SOMMET DE BRUXELLES SUR LE FINANCEMENT DU G5 SAHEL : Allier riposte militaire, développement et bonne gouvernance
Quatre cent quatorze millions d’ euros sont virtuellement tombés dans l’escarcelle de la force conjointe, destinés à lutter contre le terrorisme et le crime organisé dans l’espace sahélien, à l’occasion de la rencontre des donateurs organisée à Bruxelles le 23 février dernier. C’est bien plus que ce qui était attendu, pour permettre aux pays du G5 Sahel d’organiser la riposte face aux desseins obscurantistes de quelques marginaux qui prônent un « islam encagoulé » diamétralement opposé aux valeurs de pardon et de partage véhiculées par la religion musulmane.

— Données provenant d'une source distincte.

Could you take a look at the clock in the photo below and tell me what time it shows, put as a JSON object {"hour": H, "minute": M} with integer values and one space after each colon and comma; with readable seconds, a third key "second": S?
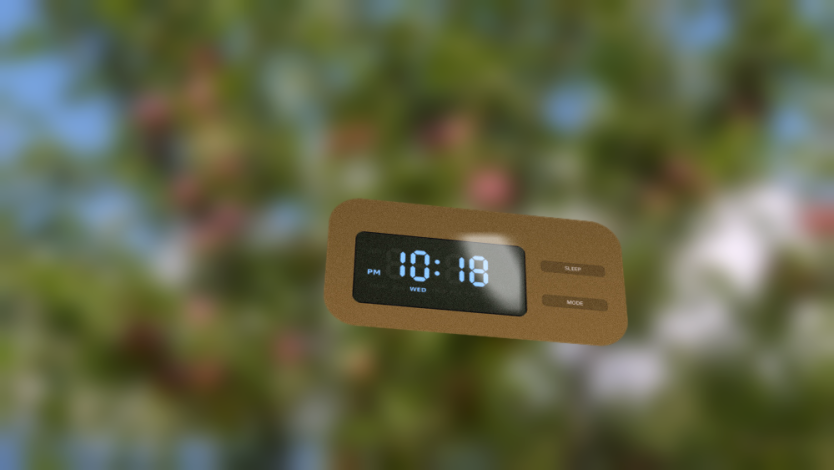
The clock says {"hour": 10, "minute": 18}
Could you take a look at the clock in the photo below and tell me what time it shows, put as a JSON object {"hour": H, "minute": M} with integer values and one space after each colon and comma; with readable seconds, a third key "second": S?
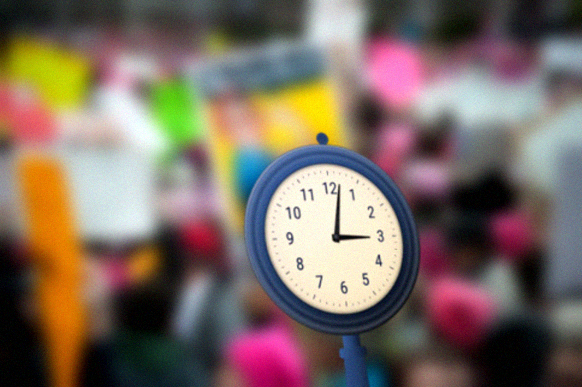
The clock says {"hour": 3, "minute": 2}
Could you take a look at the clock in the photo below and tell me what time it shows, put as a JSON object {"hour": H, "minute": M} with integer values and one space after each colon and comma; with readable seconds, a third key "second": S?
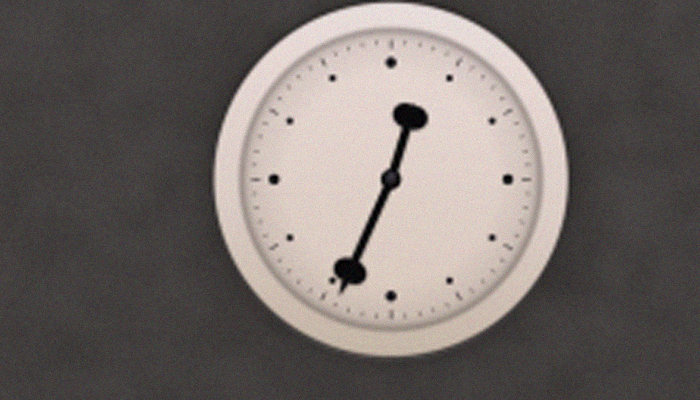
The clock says {"hour": 12, "minute": 34}
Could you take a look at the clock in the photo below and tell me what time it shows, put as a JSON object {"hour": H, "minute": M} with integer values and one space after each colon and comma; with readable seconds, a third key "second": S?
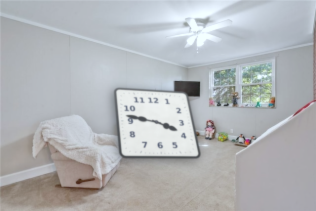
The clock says {"hour": 3, "minute": 47}
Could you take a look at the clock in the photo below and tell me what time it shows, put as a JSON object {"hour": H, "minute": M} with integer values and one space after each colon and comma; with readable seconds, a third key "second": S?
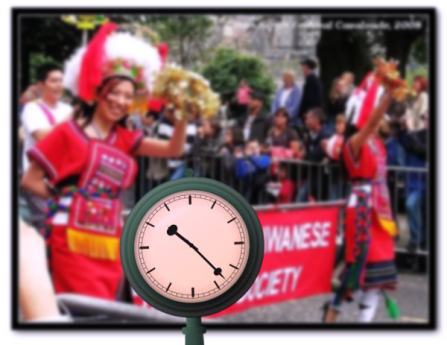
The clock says {"hour": 10, "minute": 23}
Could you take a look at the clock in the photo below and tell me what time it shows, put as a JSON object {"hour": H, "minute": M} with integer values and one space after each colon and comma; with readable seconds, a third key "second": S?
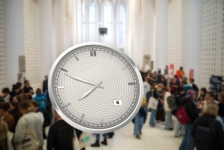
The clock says {"hour": 7, "minute": 49}
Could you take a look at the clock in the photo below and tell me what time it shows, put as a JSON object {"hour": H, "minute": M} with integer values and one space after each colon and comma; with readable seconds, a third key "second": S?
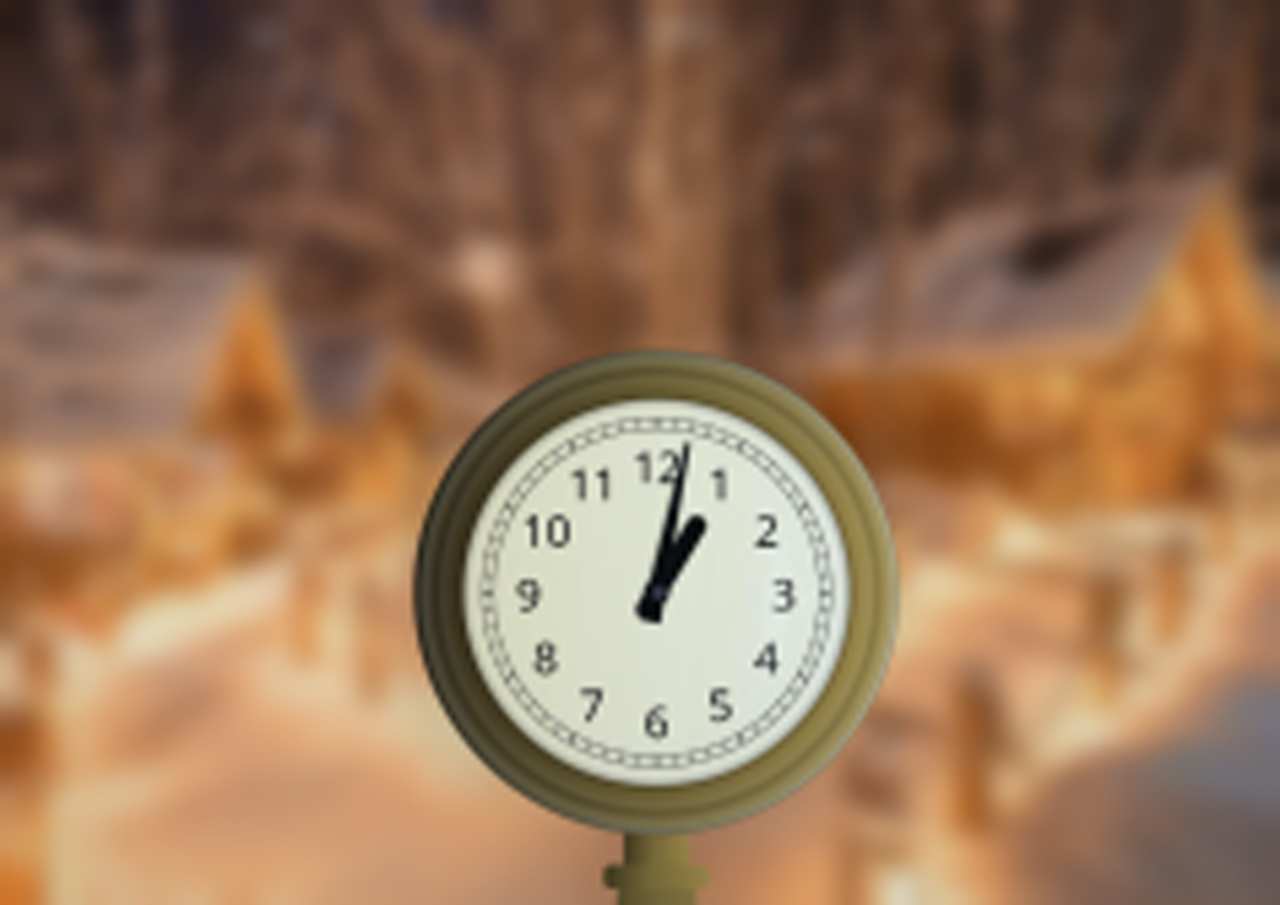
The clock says {"hour": 1, "minute": 2}
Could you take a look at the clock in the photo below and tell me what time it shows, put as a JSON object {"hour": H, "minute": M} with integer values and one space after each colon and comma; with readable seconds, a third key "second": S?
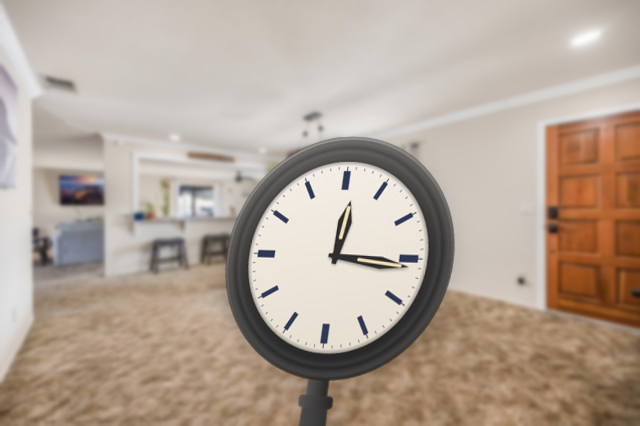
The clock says {"hour": 12, "minute": 16}
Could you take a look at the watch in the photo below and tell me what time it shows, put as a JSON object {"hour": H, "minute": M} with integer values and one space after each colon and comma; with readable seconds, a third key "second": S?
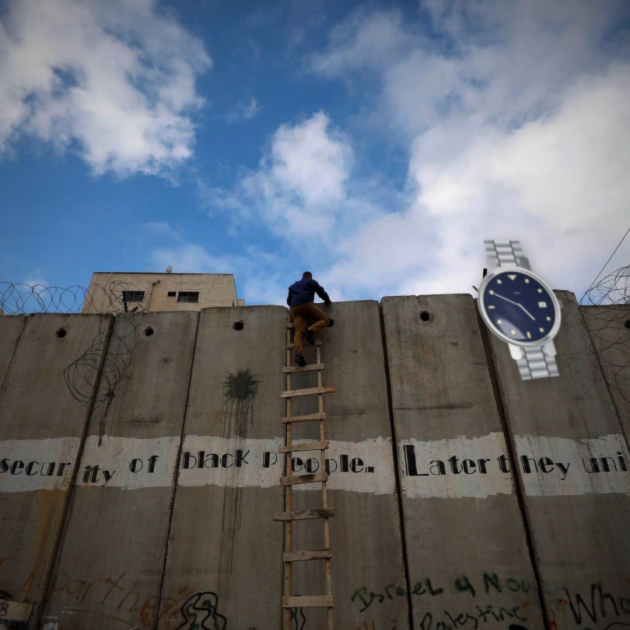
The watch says {"hour": 4, "minute": 50}
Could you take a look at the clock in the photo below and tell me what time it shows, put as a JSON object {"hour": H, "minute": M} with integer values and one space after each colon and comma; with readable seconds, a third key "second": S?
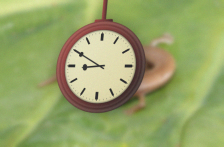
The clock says {"hour": 8, "minute": 50}
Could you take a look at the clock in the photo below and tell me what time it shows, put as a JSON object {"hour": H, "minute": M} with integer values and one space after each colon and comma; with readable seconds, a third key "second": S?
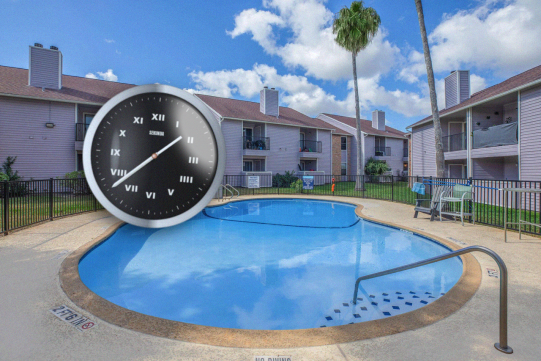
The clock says {"hour": 1, "minute": 38}
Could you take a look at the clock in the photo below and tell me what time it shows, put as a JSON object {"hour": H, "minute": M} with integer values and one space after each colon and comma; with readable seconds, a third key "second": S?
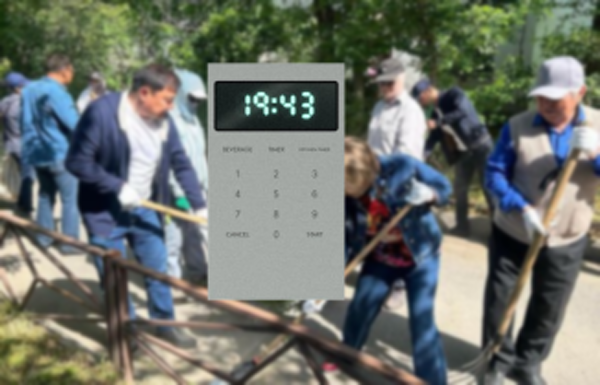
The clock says {"hour": 19, "minute": 43}
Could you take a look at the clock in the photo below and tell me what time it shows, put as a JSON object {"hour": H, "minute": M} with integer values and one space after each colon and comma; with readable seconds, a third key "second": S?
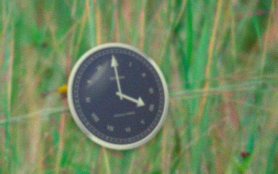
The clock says {"hour": 4, "minute": 0}
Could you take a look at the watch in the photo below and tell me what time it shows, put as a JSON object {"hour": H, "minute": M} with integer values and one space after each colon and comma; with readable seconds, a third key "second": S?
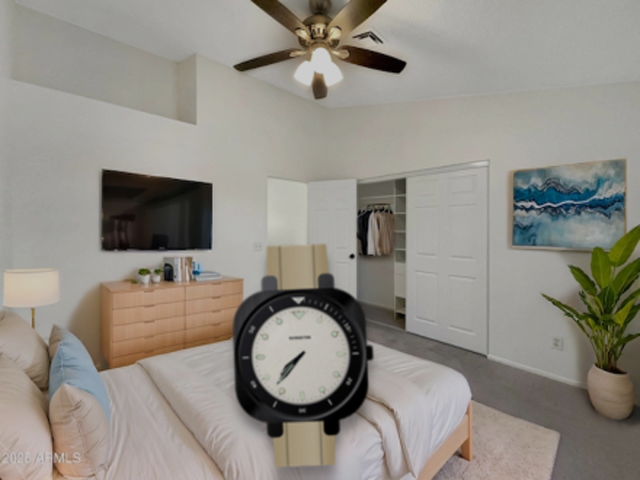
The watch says {"hour": 7, "minute": 37}
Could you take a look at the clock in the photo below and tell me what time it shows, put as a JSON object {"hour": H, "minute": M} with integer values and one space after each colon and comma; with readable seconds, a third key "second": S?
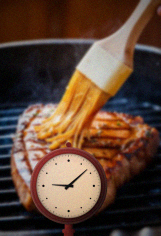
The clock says {"hour": 9, "minute": 8}
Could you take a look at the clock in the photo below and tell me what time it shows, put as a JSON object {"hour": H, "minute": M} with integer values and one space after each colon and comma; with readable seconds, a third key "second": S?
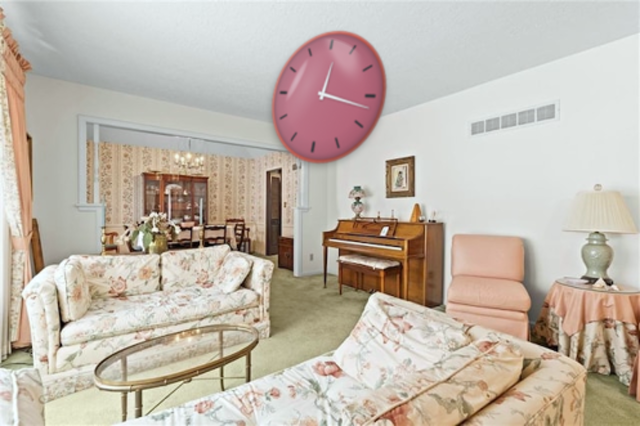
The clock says {"hour": 12, "minute": 17}
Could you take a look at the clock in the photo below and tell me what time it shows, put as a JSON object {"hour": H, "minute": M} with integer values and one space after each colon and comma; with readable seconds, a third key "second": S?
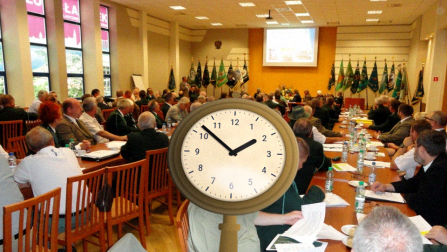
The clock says {"hour": 1, "minute": 52}
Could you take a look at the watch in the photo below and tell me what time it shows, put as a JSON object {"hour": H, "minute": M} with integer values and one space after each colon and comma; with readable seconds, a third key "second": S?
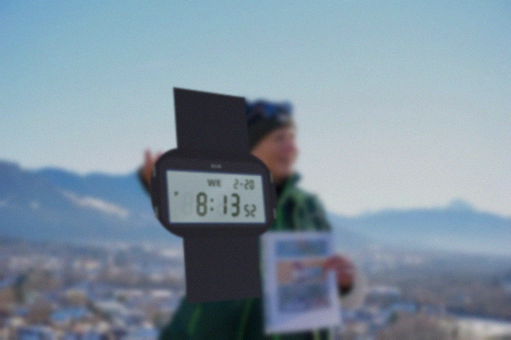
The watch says {"hour": 8, "minute": 13, "second": 52}
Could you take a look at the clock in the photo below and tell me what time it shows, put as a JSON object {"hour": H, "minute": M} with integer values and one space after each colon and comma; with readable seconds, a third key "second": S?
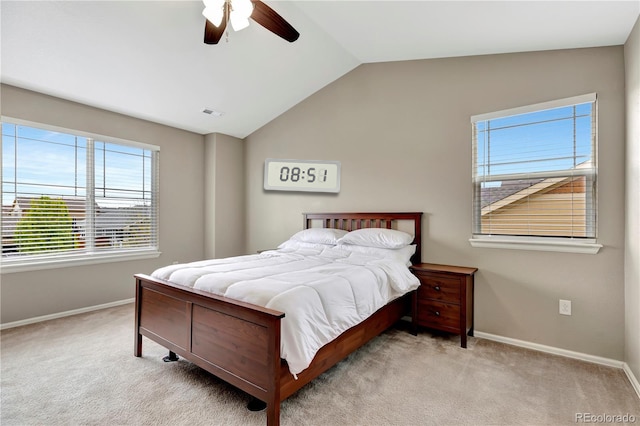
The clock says {"hour": 8, "minute": 51}
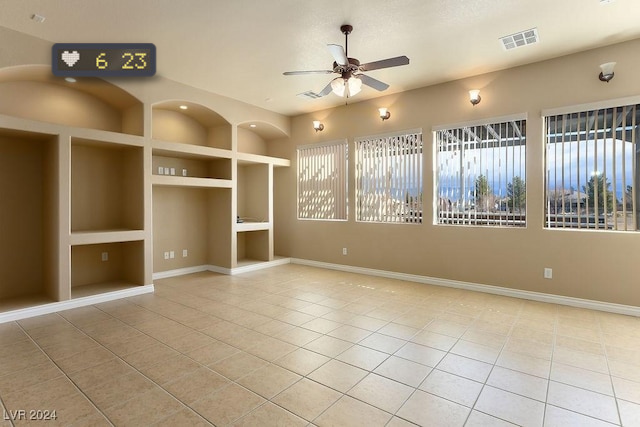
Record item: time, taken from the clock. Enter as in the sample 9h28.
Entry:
6h23
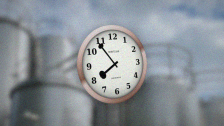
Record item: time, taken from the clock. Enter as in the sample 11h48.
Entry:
7h54
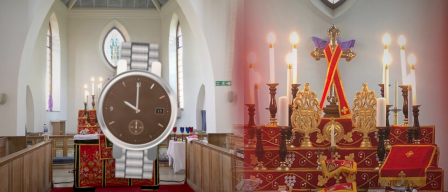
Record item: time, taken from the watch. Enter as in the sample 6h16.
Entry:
10h00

Mais une chose est de lancer tambour battant des opérations militaires de grande envergure comme c’est prévu, une autre est de pouvoir tenir ce pari dans la durée, surtout que la guerre qui s’annonce risque d’être longue et donc forcément coûteuse. Cela dit, il faudrait penser d’ores et déjà à la mobilisation de fonds additionnels comme l’a dit le président nigérien, car l’ennemi en face s’est préparé à une guerre asymétrique et d’usure et pourrait bien profiter d’une éventuelle rupture de financement des opérations de la force ad hoc pour continuer à entretenir la psychose et la schizophrénie ambiantes chez les innocentes populations de la région. Les ressources supplémentaires et disponibles en permanence durant les opérations de « dératisation » du sahel, serviront non seulement à répondre aux besoins matériels et logistiques des troupes, mais aussi et surtout à financer des projets de développement au bénéfice des populations les plus vulnérables et par conséquent les plus enclines à adhérer aux discours volontairement populistes des professionnels du crime de tous bords. L’Alliance pour le sahel dont il a été question lors de la rencontre de Bruxelles s’inscrit justement dans cette perspective, tout comme le protocole d’entente signé en début février dernier entre les pays du G5, le Programme alimentaire mondial (PAM) et l’Organisation des Nations unies pour l’alimentation et l’agriculture (FAO) pour que les deux agences onusiennes appuient “la résilience alimentaire” des populations des cinq Etats sur la période 2018-2020.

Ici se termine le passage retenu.